Scholl returns for Io t’abbraccio from Handel’s Rodelinda. It’s clear that he provides a clear focus of inspiration and support for de Niese as this duet rivals the previous for the top slot. However it fails to ignite in the same way but is still well sung.

Guardian Angels, Oh, Protect Me from The Triumph of Time and Truth is the last Handel aria on the disc. The rather turgid, plodding accompaniment from Bickett doesn’t help de Niese as she tries to convey what is one of Handel’s finest arias. Again the breathiness returns here and interestingly in this aria alone does she seem to have almost imperceptible problems with intonation.

The first movement of Pergolesi’s Stabat Mater follows and again de Niese and Scholl entwine their voices to beautiful effect although the performance lacks any sense of light and shade – sung practically at one volume throughout.
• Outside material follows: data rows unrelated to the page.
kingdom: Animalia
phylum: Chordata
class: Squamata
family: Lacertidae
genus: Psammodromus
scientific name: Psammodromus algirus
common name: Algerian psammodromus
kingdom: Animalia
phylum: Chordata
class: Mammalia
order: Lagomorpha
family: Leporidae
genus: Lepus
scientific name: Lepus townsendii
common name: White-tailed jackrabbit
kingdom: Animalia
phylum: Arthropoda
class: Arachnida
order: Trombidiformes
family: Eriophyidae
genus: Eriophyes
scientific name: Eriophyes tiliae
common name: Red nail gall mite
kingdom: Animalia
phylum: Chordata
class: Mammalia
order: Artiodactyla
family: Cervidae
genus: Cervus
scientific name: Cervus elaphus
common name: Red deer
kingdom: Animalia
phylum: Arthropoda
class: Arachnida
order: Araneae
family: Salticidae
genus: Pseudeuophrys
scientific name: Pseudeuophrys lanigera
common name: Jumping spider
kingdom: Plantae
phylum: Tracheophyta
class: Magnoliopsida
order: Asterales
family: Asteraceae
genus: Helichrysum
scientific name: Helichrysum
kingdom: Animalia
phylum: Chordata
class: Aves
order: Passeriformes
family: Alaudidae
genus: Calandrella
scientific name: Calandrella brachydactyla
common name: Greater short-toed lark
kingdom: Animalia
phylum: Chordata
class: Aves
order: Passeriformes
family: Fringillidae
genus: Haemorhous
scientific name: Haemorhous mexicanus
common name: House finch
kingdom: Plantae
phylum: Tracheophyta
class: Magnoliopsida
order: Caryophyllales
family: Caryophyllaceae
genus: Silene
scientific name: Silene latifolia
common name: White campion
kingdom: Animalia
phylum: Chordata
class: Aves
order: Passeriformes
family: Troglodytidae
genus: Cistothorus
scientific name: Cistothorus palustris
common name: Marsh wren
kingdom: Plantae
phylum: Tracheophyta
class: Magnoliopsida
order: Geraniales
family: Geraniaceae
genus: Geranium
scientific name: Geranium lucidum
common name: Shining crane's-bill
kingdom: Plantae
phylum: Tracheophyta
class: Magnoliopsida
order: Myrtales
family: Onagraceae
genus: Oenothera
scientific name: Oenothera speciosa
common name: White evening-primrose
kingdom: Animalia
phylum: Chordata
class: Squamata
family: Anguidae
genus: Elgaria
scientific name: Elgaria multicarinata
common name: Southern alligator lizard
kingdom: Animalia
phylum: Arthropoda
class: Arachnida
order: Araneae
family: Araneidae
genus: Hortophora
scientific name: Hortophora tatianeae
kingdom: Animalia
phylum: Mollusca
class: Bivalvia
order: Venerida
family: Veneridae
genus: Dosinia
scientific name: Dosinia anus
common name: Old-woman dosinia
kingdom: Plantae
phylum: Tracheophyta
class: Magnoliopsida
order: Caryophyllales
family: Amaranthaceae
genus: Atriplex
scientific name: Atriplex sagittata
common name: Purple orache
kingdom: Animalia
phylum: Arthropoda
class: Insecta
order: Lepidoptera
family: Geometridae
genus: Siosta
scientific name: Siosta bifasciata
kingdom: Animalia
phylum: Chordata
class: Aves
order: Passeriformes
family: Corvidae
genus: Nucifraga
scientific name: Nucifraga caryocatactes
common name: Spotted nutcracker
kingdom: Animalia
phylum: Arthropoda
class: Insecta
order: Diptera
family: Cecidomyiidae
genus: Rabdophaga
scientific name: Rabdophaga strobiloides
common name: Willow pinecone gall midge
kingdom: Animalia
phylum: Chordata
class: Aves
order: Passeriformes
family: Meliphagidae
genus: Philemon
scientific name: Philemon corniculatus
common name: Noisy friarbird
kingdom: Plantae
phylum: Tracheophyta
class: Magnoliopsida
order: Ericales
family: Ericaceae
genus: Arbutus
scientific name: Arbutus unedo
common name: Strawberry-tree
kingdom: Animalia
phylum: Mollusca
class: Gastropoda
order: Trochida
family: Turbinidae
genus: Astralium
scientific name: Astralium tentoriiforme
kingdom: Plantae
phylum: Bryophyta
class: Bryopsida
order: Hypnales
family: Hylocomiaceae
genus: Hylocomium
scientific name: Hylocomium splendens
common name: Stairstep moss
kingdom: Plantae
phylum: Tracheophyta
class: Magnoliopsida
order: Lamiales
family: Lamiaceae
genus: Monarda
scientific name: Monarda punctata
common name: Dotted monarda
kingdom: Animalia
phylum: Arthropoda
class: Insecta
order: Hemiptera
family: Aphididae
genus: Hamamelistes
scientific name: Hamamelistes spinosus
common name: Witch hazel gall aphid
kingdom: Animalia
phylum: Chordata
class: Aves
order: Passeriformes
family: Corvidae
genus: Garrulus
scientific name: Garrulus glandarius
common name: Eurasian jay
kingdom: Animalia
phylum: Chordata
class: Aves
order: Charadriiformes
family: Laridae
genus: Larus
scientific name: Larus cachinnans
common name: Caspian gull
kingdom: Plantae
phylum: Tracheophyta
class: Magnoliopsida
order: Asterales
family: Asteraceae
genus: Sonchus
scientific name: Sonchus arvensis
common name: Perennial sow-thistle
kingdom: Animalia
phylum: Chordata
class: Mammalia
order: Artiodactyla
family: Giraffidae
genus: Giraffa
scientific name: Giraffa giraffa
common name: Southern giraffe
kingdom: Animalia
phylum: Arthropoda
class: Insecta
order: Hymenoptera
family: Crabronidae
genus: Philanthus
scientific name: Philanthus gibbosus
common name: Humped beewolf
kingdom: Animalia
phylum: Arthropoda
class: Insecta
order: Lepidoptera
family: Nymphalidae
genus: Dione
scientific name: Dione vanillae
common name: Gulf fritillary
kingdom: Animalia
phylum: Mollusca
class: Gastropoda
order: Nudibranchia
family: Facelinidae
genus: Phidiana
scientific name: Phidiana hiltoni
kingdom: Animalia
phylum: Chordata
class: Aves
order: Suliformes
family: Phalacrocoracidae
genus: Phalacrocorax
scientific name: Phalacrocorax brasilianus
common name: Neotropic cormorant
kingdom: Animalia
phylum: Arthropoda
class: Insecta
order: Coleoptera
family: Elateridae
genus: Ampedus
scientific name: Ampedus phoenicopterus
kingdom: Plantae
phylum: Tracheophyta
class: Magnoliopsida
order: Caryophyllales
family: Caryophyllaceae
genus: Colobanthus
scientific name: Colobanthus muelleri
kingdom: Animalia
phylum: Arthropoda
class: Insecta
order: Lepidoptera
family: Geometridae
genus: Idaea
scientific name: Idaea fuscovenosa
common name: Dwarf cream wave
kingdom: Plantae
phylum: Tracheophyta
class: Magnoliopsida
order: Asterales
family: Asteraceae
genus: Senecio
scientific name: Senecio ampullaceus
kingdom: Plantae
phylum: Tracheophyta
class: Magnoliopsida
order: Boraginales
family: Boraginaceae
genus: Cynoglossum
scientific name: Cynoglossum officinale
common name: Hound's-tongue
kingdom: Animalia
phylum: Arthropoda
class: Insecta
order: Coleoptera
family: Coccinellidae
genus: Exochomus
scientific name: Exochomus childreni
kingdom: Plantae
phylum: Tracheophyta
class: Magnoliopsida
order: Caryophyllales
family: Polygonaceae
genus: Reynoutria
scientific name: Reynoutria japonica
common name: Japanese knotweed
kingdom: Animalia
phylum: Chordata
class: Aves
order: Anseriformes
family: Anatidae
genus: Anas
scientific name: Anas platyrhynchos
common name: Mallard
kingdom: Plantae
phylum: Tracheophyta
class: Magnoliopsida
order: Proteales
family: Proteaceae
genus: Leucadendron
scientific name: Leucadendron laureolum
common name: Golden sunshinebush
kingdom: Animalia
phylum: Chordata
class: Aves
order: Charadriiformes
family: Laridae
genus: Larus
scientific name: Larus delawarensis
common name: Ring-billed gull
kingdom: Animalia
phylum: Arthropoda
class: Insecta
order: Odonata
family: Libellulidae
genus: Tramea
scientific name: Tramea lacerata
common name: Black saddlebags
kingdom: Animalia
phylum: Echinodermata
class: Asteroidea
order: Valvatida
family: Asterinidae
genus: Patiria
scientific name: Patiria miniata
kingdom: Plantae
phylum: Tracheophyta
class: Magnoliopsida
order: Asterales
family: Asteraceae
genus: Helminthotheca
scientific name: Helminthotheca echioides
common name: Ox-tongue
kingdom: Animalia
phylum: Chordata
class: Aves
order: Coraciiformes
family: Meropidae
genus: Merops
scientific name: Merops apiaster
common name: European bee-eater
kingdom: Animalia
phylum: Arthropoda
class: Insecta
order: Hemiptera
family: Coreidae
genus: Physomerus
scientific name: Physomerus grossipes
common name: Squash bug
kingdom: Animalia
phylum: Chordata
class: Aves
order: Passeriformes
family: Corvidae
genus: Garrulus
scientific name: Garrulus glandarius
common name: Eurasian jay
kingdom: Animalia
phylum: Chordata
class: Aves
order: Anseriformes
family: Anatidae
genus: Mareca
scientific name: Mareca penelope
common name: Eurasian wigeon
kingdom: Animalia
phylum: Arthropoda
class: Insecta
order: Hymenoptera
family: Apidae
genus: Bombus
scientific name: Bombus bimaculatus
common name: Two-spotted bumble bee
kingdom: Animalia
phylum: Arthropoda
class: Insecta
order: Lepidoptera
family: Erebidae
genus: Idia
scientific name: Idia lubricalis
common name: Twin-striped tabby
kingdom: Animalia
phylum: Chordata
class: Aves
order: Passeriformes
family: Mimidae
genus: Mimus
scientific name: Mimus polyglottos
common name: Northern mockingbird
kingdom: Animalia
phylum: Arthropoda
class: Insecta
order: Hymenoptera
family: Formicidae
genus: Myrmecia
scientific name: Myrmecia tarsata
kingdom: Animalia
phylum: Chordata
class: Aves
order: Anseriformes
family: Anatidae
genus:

It’s a shame that de Niese’s disc ends with JS Bach, as personally these two arias are the least convincing on the disc. I am not sure that her voice suits his music at all. Sich üben im Lieben from the wedding cantata Weichtet nur, betrübte Schatten is marred by the obbligato oboists intonation problems and generally feels laboured rather than loved. Schafe können sicker weiden fares slightly better although she is challenged by the sustained vocal line and therefore remains unconvincing in this specific repertoire.

Ultimately however De Niese’s breath control – which I believe can only be blamed in part on the close recording – somewhat marrs what is a good, if not compelling, recital disc. Throughout de Niese is ably, if somewhat unimaginatively supported by The English Concert conducted by Harry Bickett.

However it is worth it for de Niese’s and Scholl’s magical performance of Pur ti miro alone.